What do you mean? Which features?

Any new feature that would indeed be available in the next release, is available by default when using nixos-unstable.

There you can use them if you need them.

Not as much projects/tasks but areas to explore that I suspect have a lot of low hanging fruits:

  • Better (any?) tracking for CVEs and security vulnerabilities remediation. ckauhaus used to do the vulnerability roundup bugs every once in a while, but as far as I can tell that’s not happening anymore and there was a ton of space to improve the process (tracking, figuring how to handle false positives better, making things more realtime, etc.).

  • More automation to help maintainers keep their packages up to date and building successfully. ryantm’s bot is great, but as far as I can tell when it fails to create an auto-update PR that still builds it just ignores the problem without telling anyone! I’d much rather get an email/bug saying “there’s a new version but it needs manual work to update, have a look when you can” (in fact I’ve built myself some automation to do exactly that…). Similarly, when one of the packages I maintain is broken on Hydra I might not notice until the next time I update my systems, leading to things being broken for longer than they should.

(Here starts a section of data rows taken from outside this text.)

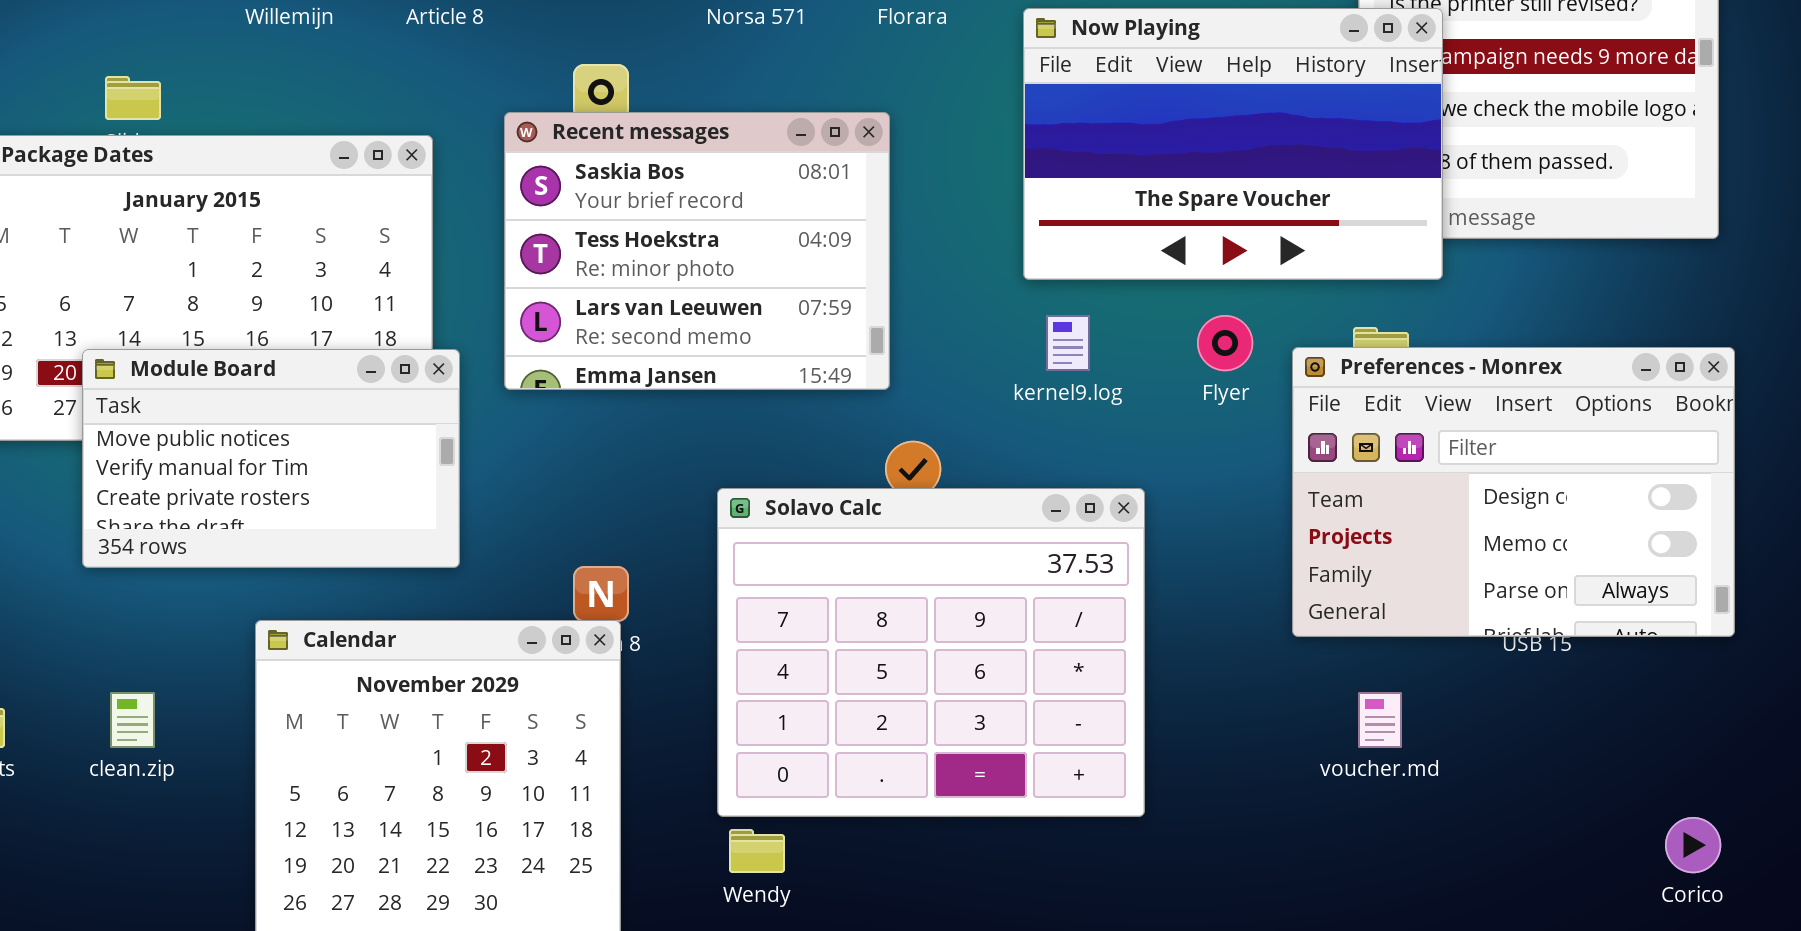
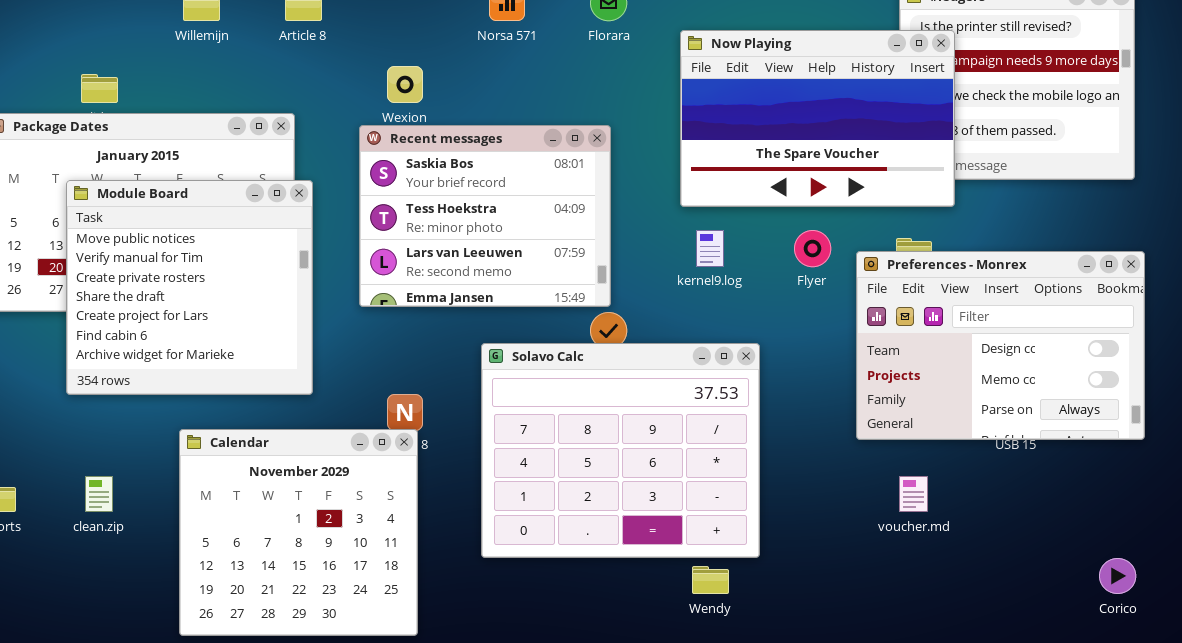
Recent messages: [504,112,890,390] -> [359,125,611,307], moved
Module Board: [82,349,460,568] -> [66,180,313,395], resized
Wendy: [729,829,785,873] -> [692,566,729,594], moved

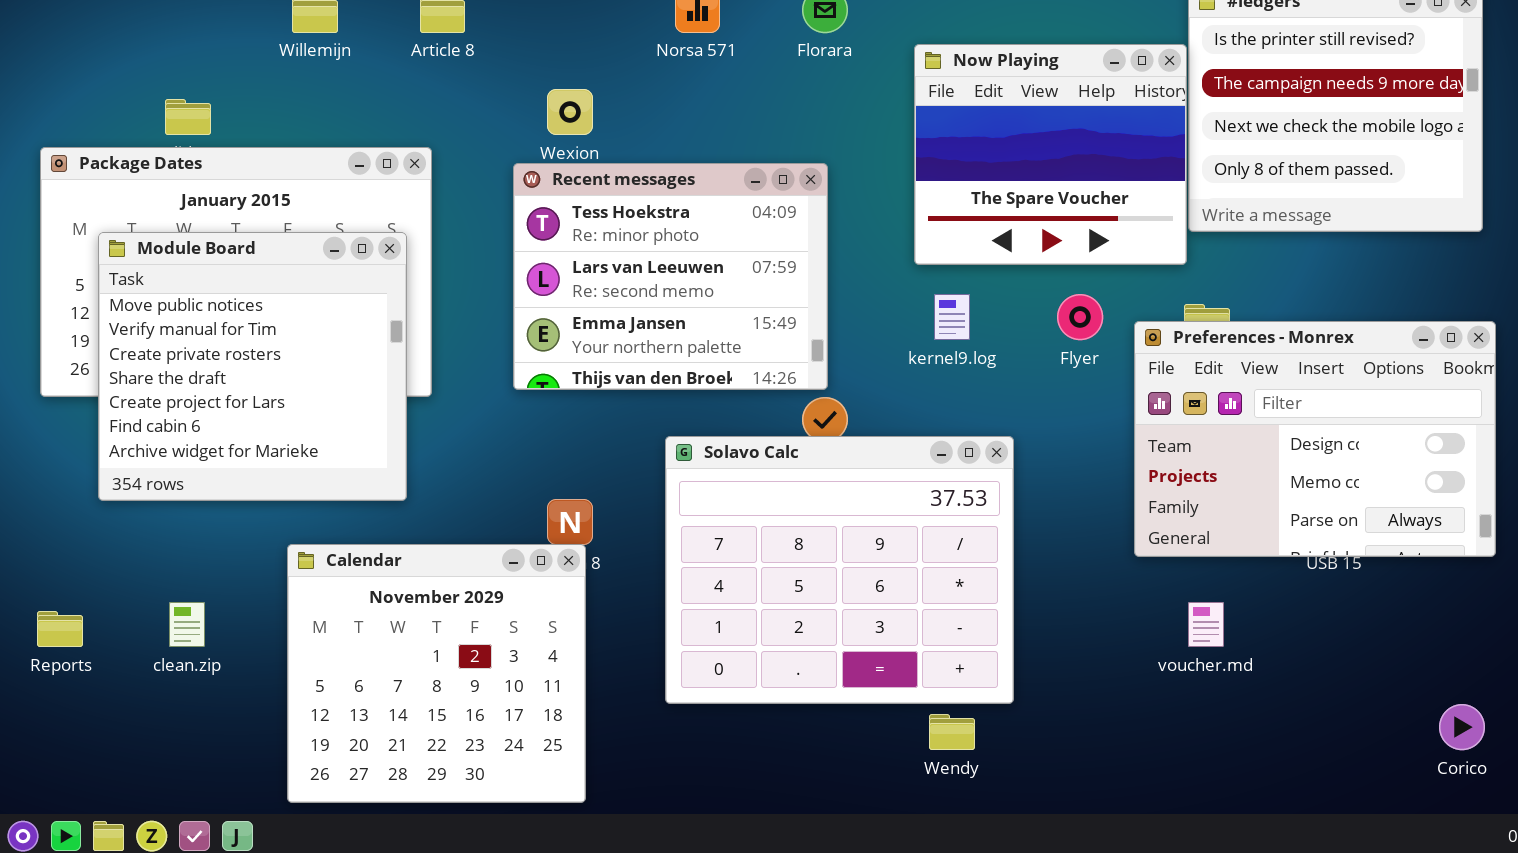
Now Playing: [680,30,955,207] -> [914,44,1187,265], resized
Recent messages: [359,125,611,307] -> [513,163,828,390], scrolled down 1 row
Module Board: [66,180,313,395] -> [98,232,407,501], moved

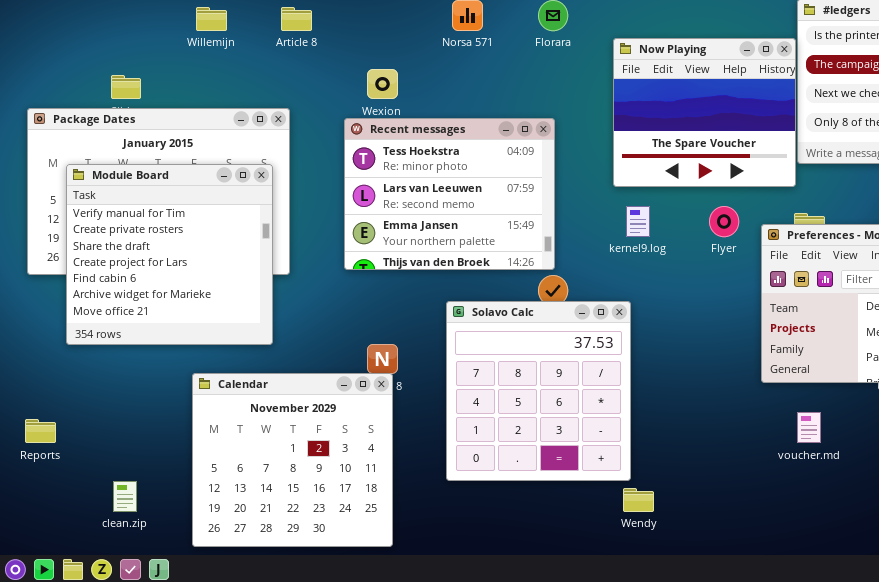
Module Board: [98,232,407,501] -> [66,164,273,345], scrolled down 1 row
Solavo Calc: [665,436,1014,704] -> [446,301,631,481], resized
clean.zip: [169,602,205,647] -> [113,481,137,512], moved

  • It might be useful to have something to identify “important packages lacking maintainers” (easy), as well as “important packages that have maintainers on paper but the maintainers don’t actively maintain them anymore” (harder). Someone with access to cache.nixos.org stats could probably figure out “important packages” based on download stats – it’s not a perfect heuristic but likely good enough. I’d happily adopt some of these packages! (I do that regularly, but usually when I notice it’s because the packages in question got involved in annoying me with bugs / being outdated / … and I’d rather we just skip the annoyance part :slight_smile: ).